Records from a collection
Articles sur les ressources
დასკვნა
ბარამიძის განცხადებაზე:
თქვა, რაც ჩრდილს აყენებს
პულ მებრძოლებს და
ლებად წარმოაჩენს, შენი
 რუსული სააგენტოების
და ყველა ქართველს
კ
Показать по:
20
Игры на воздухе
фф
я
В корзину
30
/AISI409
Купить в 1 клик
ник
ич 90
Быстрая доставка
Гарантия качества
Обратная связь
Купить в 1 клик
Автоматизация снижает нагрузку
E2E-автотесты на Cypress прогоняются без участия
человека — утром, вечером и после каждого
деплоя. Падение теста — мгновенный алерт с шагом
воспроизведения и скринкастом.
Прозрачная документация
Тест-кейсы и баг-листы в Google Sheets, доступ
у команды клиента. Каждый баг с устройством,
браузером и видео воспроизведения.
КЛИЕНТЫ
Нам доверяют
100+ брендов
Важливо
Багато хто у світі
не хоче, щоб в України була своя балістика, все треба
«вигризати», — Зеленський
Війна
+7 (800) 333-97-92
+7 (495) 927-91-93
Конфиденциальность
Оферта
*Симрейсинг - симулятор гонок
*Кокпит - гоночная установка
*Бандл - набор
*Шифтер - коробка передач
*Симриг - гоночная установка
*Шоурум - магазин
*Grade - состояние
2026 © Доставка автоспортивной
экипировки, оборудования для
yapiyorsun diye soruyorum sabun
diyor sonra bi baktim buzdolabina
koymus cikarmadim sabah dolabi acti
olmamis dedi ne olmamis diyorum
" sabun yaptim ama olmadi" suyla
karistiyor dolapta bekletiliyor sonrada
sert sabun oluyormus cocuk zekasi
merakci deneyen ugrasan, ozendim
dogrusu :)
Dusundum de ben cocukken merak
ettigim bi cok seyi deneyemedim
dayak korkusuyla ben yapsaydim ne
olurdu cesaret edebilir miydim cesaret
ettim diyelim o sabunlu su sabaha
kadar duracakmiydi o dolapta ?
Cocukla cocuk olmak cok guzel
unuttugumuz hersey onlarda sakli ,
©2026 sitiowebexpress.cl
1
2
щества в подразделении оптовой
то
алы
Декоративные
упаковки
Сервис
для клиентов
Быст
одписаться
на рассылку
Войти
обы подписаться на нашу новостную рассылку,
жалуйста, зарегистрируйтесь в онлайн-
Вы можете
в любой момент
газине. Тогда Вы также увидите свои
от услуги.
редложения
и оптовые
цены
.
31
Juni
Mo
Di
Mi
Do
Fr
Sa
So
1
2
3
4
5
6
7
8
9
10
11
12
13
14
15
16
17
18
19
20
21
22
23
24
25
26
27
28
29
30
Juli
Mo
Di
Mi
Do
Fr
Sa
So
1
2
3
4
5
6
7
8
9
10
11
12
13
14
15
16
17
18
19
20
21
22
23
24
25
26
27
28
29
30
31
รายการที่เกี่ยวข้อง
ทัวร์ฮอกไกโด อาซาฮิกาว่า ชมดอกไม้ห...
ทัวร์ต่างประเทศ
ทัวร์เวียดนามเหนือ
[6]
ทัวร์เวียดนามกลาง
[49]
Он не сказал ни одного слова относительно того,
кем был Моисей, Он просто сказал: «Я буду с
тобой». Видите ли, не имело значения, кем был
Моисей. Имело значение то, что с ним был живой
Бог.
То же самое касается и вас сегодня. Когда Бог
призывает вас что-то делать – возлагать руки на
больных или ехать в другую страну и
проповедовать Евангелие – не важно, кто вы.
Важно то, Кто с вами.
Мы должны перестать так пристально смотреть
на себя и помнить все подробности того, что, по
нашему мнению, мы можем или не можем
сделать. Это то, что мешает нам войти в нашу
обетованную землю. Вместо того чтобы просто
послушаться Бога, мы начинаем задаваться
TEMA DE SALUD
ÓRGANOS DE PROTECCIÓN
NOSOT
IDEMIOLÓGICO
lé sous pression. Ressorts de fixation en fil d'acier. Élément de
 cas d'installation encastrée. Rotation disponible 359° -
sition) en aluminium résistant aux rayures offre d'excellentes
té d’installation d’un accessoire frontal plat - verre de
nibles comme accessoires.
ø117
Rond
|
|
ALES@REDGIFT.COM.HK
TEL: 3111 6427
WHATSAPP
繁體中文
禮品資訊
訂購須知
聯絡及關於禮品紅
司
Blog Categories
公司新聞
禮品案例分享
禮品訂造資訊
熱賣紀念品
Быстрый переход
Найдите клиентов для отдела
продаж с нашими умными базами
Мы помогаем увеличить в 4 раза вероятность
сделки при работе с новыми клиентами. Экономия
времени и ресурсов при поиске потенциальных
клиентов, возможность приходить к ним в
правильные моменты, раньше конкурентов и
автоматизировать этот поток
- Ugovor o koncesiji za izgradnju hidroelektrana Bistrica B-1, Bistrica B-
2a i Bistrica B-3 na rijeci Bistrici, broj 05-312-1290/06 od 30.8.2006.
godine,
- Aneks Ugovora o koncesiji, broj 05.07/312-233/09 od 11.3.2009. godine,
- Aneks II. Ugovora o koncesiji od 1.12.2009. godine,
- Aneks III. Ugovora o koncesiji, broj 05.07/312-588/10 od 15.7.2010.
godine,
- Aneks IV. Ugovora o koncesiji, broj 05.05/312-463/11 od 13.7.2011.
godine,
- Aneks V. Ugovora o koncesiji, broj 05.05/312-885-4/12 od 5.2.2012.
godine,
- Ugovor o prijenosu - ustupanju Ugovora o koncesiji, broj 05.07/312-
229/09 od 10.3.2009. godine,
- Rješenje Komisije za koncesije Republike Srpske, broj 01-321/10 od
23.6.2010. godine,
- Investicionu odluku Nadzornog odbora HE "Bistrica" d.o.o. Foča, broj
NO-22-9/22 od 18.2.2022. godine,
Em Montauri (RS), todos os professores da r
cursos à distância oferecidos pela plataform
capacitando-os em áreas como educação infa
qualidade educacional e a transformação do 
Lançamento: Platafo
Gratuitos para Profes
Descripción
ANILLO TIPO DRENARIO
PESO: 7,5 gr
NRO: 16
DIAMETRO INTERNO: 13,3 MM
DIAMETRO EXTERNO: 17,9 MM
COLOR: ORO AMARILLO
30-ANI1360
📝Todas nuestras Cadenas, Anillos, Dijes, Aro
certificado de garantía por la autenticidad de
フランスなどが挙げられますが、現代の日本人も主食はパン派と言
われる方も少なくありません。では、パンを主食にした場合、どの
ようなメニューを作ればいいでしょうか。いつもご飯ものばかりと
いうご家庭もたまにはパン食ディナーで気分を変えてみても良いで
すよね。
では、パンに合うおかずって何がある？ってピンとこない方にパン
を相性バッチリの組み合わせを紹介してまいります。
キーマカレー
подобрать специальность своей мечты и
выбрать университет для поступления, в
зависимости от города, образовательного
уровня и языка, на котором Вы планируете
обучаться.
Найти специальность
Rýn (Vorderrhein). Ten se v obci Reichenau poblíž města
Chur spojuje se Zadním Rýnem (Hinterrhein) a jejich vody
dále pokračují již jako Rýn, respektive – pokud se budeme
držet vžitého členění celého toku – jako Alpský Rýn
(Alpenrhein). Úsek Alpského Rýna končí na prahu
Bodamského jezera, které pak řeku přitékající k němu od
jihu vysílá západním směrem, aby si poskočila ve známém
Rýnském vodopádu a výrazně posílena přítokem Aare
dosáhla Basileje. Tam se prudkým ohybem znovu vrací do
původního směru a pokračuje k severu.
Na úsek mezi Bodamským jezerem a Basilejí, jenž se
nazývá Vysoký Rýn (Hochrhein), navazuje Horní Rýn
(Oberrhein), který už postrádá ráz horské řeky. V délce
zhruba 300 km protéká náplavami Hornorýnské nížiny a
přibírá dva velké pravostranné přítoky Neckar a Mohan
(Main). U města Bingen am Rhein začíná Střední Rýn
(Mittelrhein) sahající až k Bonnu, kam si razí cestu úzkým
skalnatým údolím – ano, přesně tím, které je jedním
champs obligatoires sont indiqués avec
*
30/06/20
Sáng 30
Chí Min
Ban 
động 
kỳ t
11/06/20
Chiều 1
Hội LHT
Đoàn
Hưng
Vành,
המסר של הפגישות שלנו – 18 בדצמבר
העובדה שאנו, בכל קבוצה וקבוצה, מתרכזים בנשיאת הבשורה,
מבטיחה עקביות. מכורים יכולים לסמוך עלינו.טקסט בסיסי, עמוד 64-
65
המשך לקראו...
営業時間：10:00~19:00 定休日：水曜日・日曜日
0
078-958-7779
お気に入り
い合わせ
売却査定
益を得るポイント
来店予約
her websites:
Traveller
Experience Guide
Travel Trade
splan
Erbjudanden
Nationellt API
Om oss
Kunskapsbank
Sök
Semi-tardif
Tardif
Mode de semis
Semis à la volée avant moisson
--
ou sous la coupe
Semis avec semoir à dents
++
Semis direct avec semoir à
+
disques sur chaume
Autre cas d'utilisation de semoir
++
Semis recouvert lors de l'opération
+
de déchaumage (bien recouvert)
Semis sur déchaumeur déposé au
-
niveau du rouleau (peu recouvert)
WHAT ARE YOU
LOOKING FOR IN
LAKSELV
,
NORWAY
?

## BRIEF:
Show all lines in the entries above where the string "Bistrica" appears.

## ANSWER:
- Ugovor o koncesiji za izgradnju hidroelektrana Bistrica B-1, Bistrica B-
2a i Bistrica B-3 na rijeci Bistrici, broj 05-312-1290/06 od 30.8.2006.
- Investicionu odluku Nadzornog odbora HE "Bistrica" d.o.o. Foča, broj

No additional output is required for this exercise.